**Dataset records**
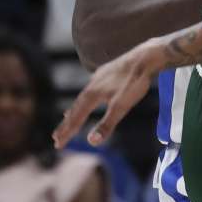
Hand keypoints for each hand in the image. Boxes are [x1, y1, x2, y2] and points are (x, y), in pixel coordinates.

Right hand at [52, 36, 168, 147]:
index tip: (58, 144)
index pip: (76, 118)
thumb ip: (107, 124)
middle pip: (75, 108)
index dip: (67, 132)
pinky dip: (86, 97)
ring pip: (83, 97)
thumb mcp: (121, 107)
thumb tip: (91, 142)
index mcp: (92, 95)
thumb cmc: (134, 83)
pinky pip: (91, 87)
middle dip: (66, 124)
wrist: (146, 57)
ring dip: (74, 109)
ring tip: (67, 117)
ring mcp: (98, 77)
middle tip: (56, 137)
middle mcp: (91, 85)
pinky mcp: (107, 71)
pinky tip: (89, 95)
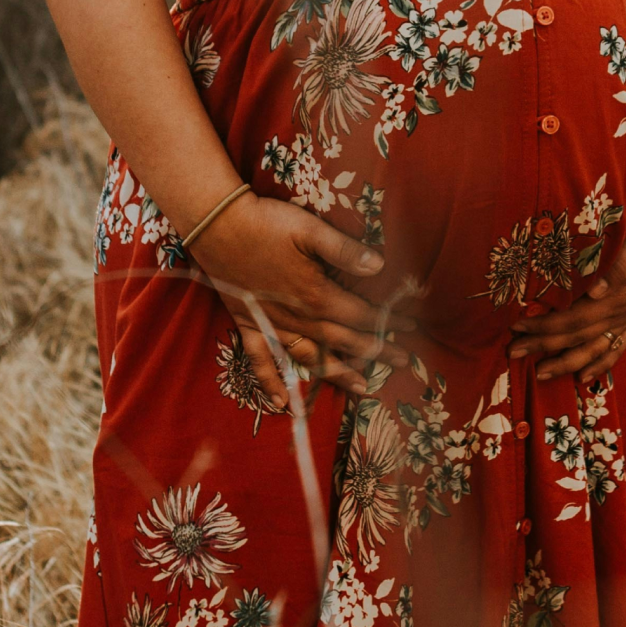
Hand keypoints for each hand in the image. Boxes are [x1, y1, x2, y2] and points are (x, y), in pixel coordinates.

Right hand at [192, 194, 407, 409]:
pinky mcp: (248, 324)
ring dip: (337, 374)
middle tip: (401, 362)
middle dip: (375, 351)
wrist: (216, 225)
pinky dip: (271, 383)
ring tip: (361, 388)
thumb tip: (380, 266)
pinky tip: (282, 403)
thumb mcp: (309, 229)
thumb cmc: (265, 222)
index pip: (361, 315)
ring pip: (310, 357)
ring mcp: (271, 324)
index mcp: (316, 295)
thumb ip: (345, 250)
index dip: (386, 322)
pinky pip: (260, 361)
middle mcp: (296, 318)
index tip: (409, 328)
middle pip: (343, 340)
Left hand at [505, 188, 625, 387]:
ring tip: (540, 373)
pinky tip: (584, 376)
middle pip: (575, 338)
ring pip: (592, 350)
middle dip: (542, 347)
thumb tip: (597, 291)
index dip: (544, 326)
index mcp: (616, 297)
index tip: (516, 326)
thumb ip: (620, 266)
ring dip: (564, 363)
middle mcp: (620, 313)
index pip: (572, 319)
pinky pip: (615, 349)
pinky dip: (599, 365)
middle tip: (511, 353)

...

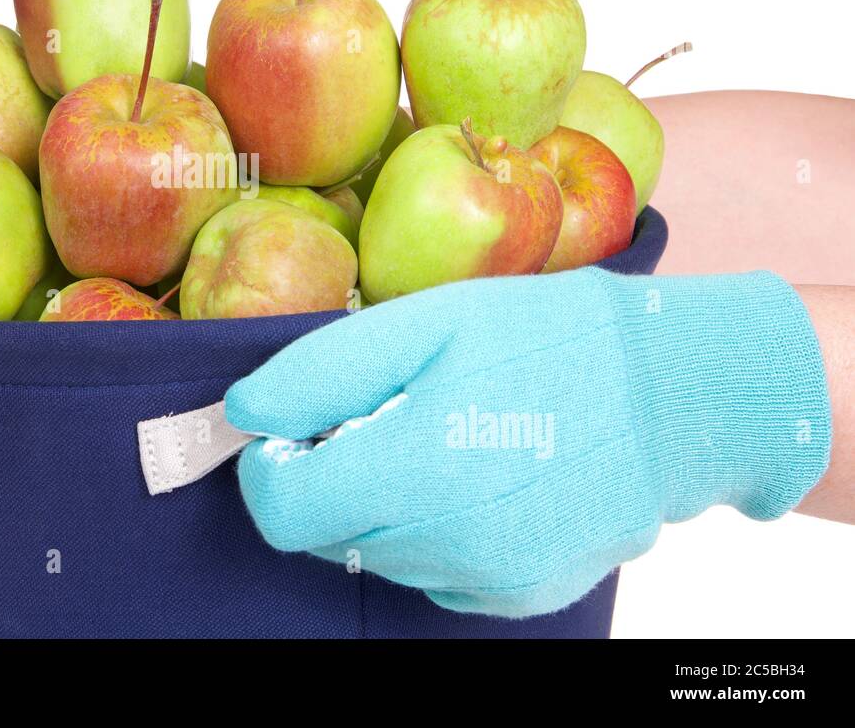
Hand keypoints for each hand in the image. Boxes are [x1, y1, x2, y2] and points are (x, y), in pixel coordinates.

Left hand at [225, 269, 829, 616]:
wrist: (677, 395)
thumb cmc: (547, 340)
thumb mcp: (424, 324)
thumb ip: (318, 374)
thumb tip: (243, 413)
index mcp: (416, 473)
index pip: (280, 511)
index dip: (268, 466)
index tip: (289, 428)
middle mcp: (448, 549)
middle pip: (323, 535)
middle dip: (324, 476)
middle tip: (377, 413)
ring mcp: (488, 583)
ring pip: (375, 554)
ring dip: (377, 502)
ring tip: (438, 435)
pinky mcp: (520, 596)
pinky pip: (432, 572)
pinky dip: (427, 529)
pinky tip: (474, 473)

...

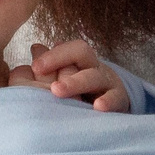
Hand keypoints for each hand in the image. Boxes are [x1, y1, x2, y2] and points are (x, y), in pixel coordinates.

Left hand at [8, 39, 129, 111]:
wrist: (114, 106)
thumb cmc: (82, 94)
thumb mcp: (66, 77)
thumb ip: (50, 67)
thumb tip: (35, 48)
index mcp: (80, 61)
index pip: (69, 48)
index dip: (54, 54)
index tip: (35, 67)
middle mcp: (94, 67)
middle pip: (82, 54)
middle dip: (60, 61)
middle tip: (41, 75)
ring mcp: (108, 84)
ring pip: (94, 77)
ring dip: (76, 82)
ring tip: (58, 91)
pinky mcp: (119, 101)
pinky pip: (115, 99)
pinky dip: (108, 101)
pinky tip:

**Work task**
From the entries above, print the lines beginning at the one with "ring tip: (540, 373)" and stopping after the one with "index pip: (572, 319)", exactly as written and with nothing else.

**Task response**
ring tip: (540, 373)
pinky tip: (584, 376)
middle pip: (575, 338)
ring pip: (592, 350)
middle dip: (542, 347)
thumb tip: (597, 291)
index dip: (544, 326)
index mcp: (616, 297)
index tip: (516, 326)
thumb ip: (620, 266)
ring dip: (564, 363)
middle mcp: (620, 313)
index pip: (572, 319)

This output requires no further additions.